Sempre que passeávamos no parquinho cruzávamos com o velho. Alto, magro, blusa branca, calça azul-marinho, a calva cercada por fios brancos. Andava sempre com seu pequeno grupo, de sua idade, que ali se encontrava quase todas as manhãs. Puxava a perna esquerda, mas fora disto parecia estar muito bem, sempre discutido assuntos com os outros, em alto e bom som.
Dávamos nossas voltas regulamentares no parque agradável, principalmente quando o sol da manhã furava o denso arvoredo, bordando de ouro a estreita trilha. Mas nunca havíamos falado com o velho, sequer o cumprimentado. São Paulo é assim; as pessoas têm medo de intimidade com estranhos, e também não queríamos forçar a situação. Seu grupo parecia feliz com seu pequeno círculo, e assim circulavam também o parque, mas com lentidão, mesmo porque a perna do mais alto não colaborava.
Um dia, o inesperado: uma das curvas do caminho fora interrompida. Funcionários estavam aparando os cerrados bambus, e faixas amarelas interceptavam a passagem. Os idosos caminhavam à nossa frente e estancaram, surpresos. Então, pela primeira vez nos falamos e comentamos o fato: agora teria de se cruzar pelo meio do parque, antes um campinho de futebol para os garotos da escola vizinha, e agora o ponto de encontro dos lulus e fifis mimados da região.

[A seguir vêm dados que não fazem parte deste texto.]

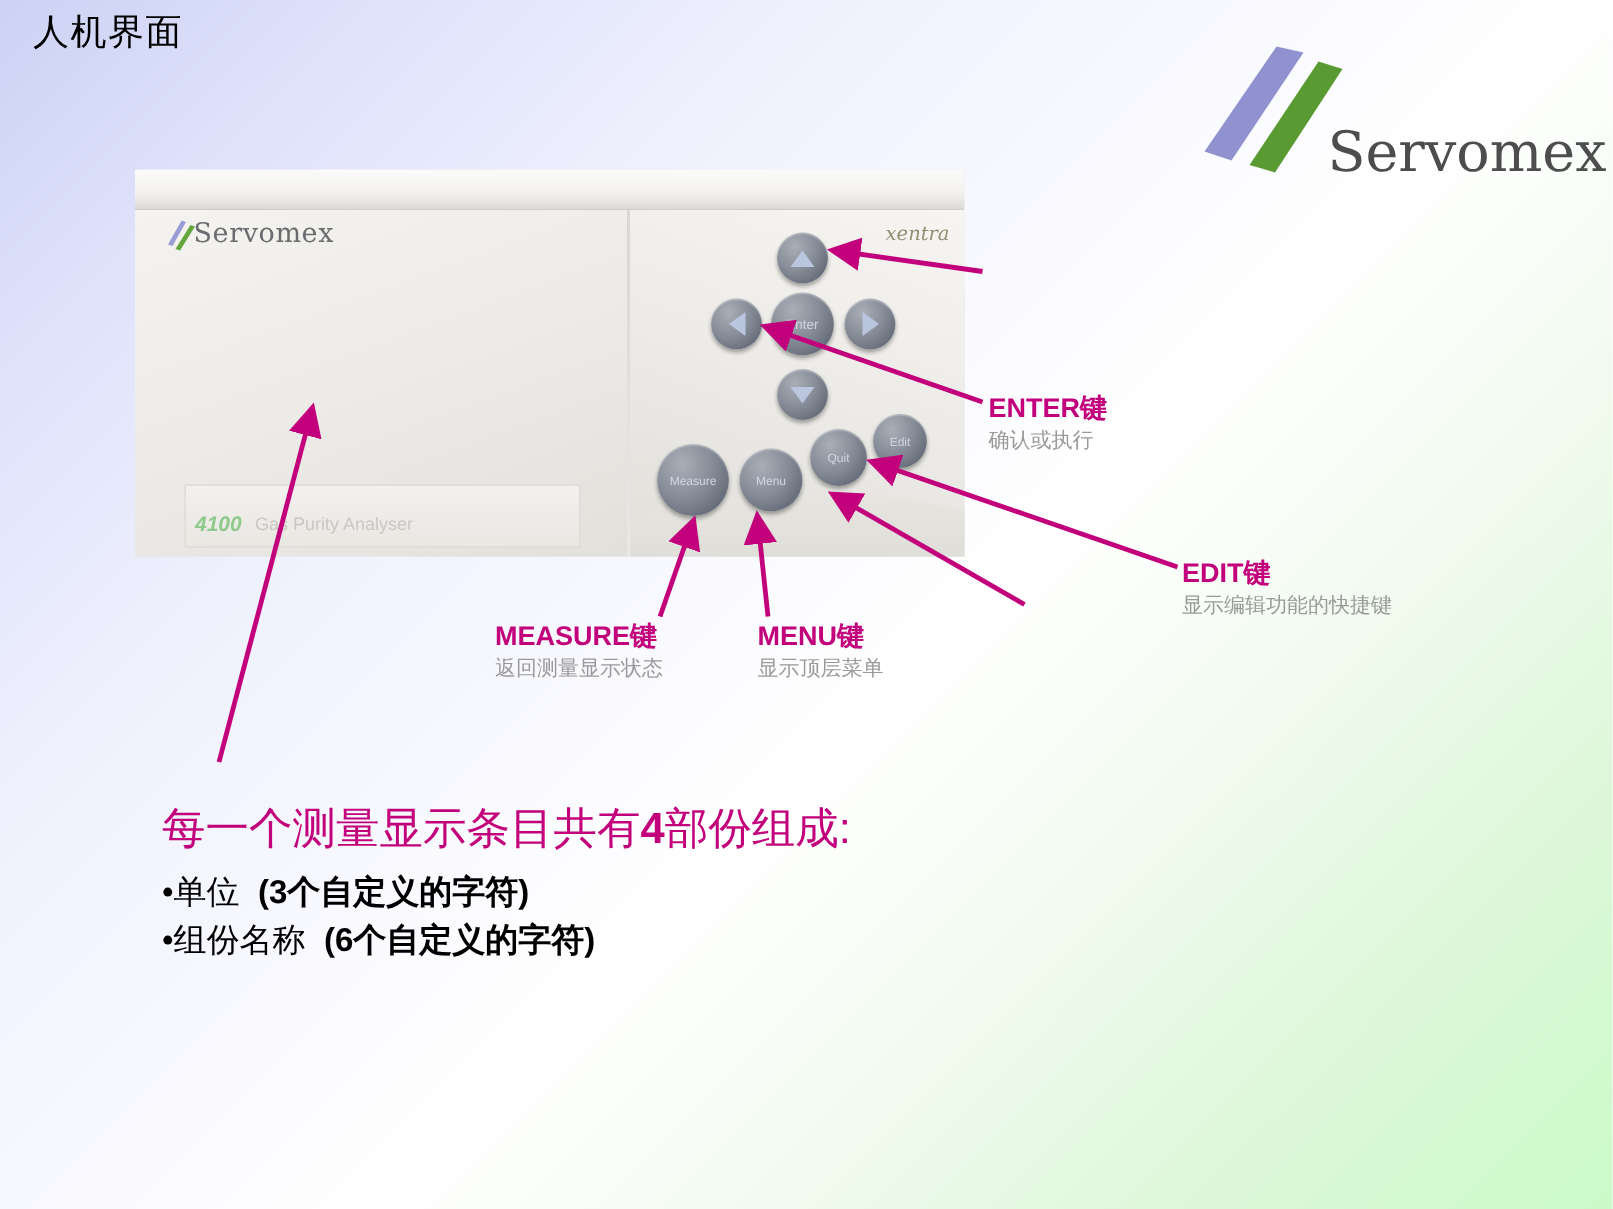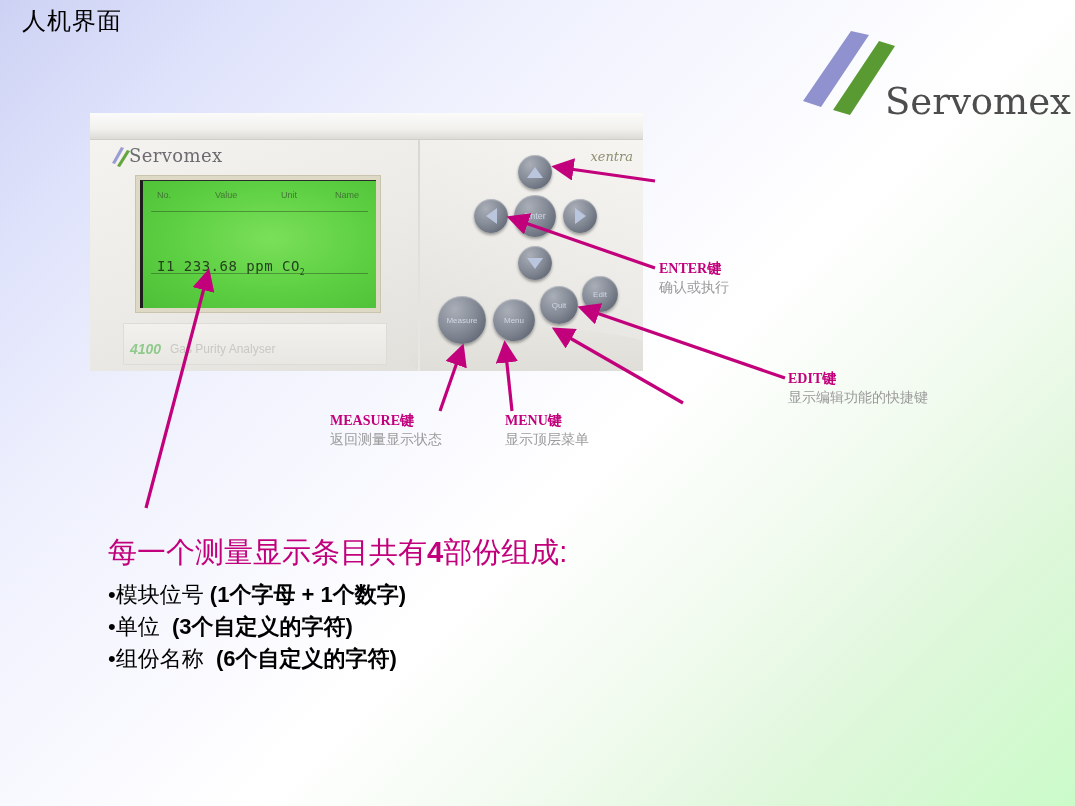--- a/index.html
+++ b/index.html
@@ -308,22 +308,6 @@
     <div class="dev-brand">Servomex</div>
     <div class="dev-model">xentra</div>
 
-    <div class="lcd-frame">
-      <div class="lcd">
-        <div class="lcd-head">
-          <span style="left:14px;">No.</span>
-          <span style="left:72px;">Value</span>
-          <span style="left:138px;">Unit</span>
-          <span style="left:192px;">Name</span>
-        </div>
-        <div class="lcd-rule" style="top:30px;"></div>
-        <div class="lcd-rows">
-          <div><span>I1 233.68 ppm CO</span><sub>2</sub></div>
-          
-        </div>
-        <div class="lcd-rule" style="top:92px;"></div>
-      </div>
-    </div>
 
     <div class="dev-footplate"></div>
     <div class="dev-4100">4100</div>

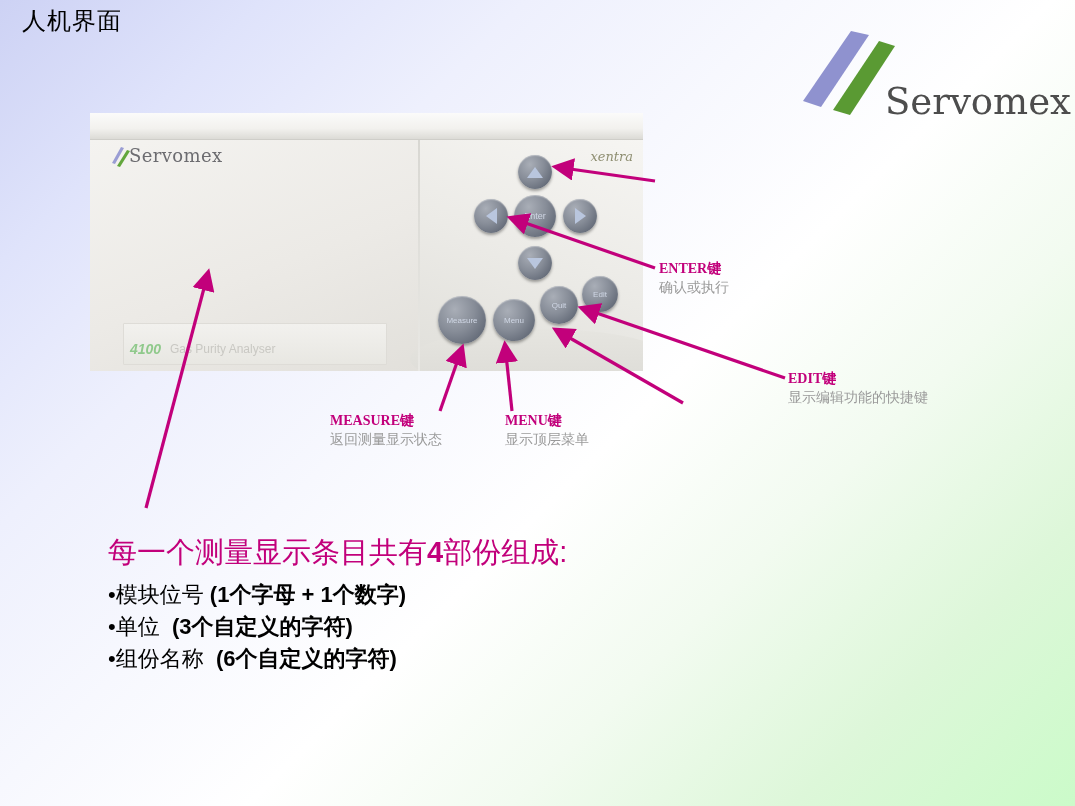--- a/index.html
+++ b/index.html
@@ -225,9 +225,9 @@
   
   .callout { position: absolute; }
   .co-title {
-    font-family: Liberation Serif, serif;
+    font-family: Liberation Sans, sans-serif;
     font-weight: bold;
-    font-size: 14px;
+    font-size: 18px;
     color: #c2007b;
     white-space: nowrap;
   }

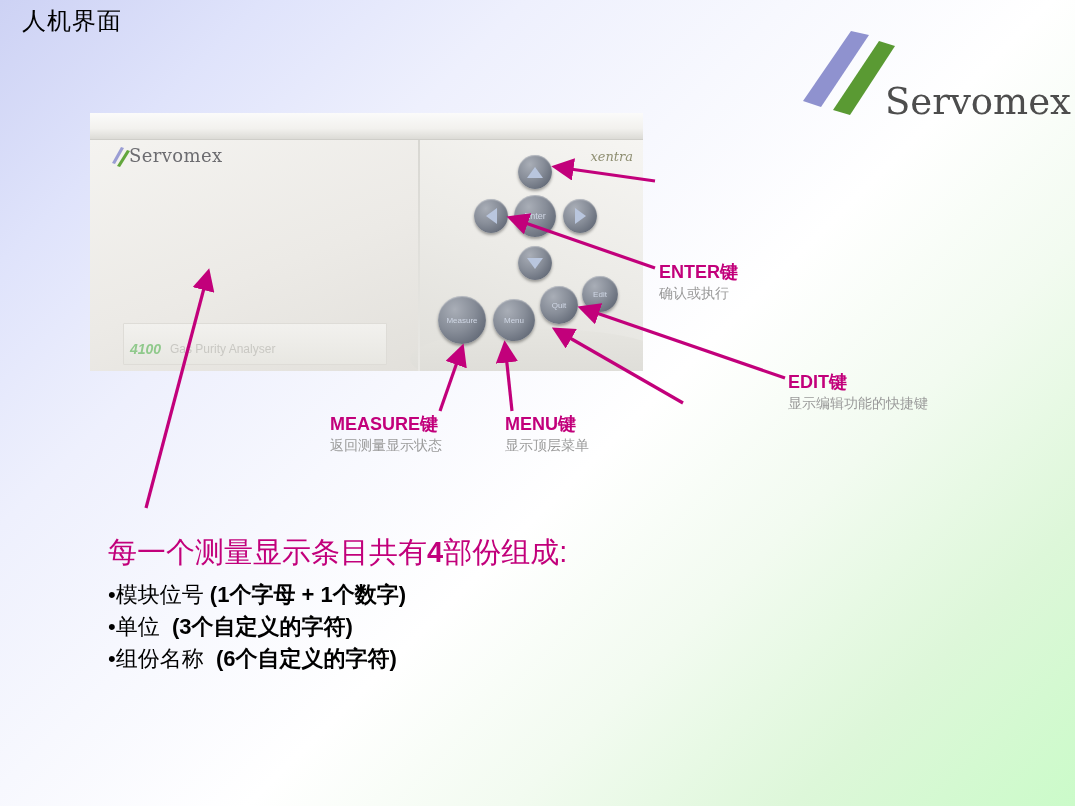--- a/index.html
+++ b/index.html
@@ -391,9 +391,6 @@
     <div id="body-heading"><span>每一个测量显示条目共有</span><b>4</b><span>部份组成:</span></div>
 
     <div class="bullet-line">
-      <span class="dot">•</span><span>模块位号</span>&nbsp;<b>(1个字母 + 1个数字)</b>
-    </div>
-    <div class="bullet-line">
       <span class="dot">•</span><span>单位</span>&nbsp;&nbsp;<b>(3个自定义的字符)</b>
     </div>
     <div class="bullet-line">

Passamos então a nos saudar, principalmente o altão, que com seu andar claudicante era o mais notável. Mas um dia – eu estava sozinho – passo por ele, cumprimento-o e ele nem me olha. Outro dia, agora com minha esposa, a mesma coisa: ensaio um aceno, e ele nem estava aí. Que estranho, comentei. Coisas de São Paulo.
Noutra volta do caminho vimo-lo conversando com uma moça, mas andando em sentido contrário ao do primeiro encontro. Olhe, disse minha mulher, este é outro, aquele era "falso"! Para mim parecia o "verdadeiro"; a mesma camiseta branca, a mesma calça azul, o mesmo puxar da mesma perna.
Ah, o Outro! O Doppelgang de que nos falam contos kafkianos, um alter ego da mesma pessoa, que não sabe de tal existência, a não ser por falas de amigos, que juram tê-lo visto em um ponto da cidade onde jamais esteve….seria este o caso? Bem, vimos os "dois", o falso e o verdadeiro caminhando em direções contrárias, assim logo se encontrariam na próxima curva do parque…ou se fundiriam e uma só pessoa, recuperando a primitiva unicidade? Logo saberemos.
Dito e feito. Eis que eles se encontram mesmo, com mostras de grande euforia. O "falso" um pouco mais alto, mais velho e encanecido que o "verdadeiro". Mas, mesmo assim, idênticos à primeira, ou talvez muitas mais vistas. Fossem gêmeos- seriam?- não poderiam ser mais parecidos. Hoje, passeamos por ali novamente, e o "verdadeiro" nos saudou.
Felizmente, meu caro Watson, resolvido mais um do muitos mistérios paulistanos. E desta vez em dose dupla.